WHAT THE TASK ASKS: Output the data below exactly as it is, dropping the pictures from your copy.

SOURCE DATA:
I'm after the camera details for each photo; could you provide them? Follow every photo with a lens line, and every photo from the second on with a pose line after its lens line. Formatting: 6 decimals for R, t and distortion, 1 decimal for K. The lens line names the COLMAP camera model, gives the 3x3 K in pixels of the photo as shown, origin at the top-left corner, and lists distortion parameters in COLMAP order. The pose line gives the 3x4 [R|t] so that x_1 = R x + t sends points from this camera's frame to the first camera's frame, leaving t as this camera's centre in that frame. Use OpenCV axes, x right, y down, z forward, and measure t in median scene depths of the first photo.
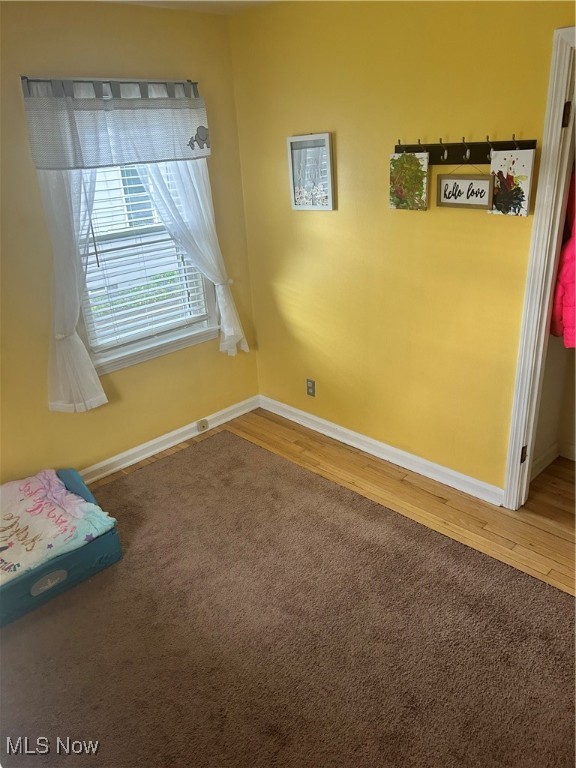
lens RADIAL K [[577.6, 0, 287.0], [0, 577.6, 382.7], [0, 0, 1]] dist [0.047207, -0.046308]
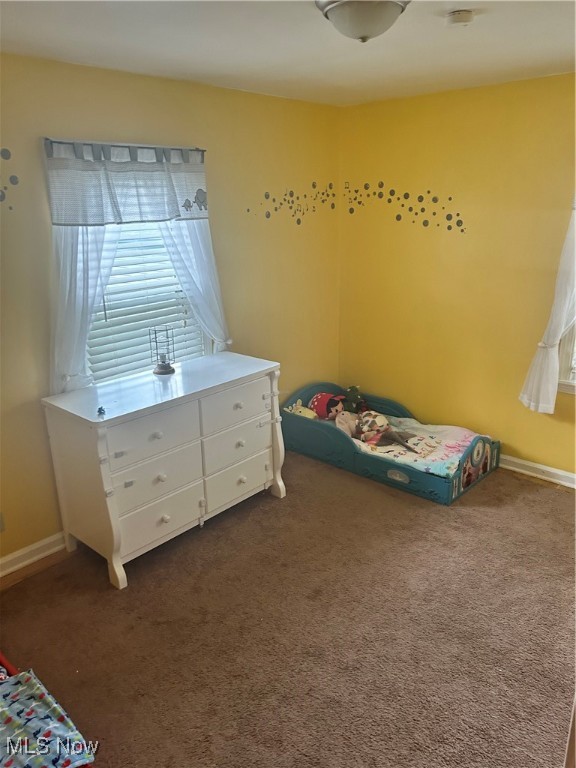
lens RADIAL K [[577.6, 0, 286.2], [0, 577.6, 384.8], [0, 0, 1]] dist [0.047207, -0.046308]
pose [[0.070748, 0.345754, -0.935654, 0.792086], [-0.380878, 0.876296, 0.295020, -0.174542], [0.921915, 0.335498, 0.193686, 0.329730]]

TASK RESULT:
I'm after the camera details for each photo; could you provide them? Follow every photo with a lens line, and every photo from the second on with a pose line after its lens line. Formatting: 6 decimals for R, t and distortion, 1 decimal for K. The lens line names the COLMAP camera model, gives the 3x3 K in pixels of the photo as shown, origin at the top-left corner, and lists distortion parameters in COLMAP order. The pose line gives the 3x4 [R|t] so that x_1 = R x + t sends points from this camera's frame to the first camera's frame, leaving t as this camera's centre in that frame. Use OpenCV axes, x right, y down, z forward, and measure t in median scene depths of the first photo.
lens RADIAL K [[577.6, 0, 287.0], [0, 577.6, 382.7], [0, 0, 1]] dist [0.047207, -0.046308]
lens RADIAL K [[577.6, 0, 286.2], [0, 577.6, 384.8], [0, 0, 1]] dist [0.047207, -0.046308]
pose [[0.070748, 0.345754, -0.935654, 0.792086], [-0.380878, 0.876296, 0.295020, -0.174542], [0.921915, 0.335498, 0.193686, 0.329730]]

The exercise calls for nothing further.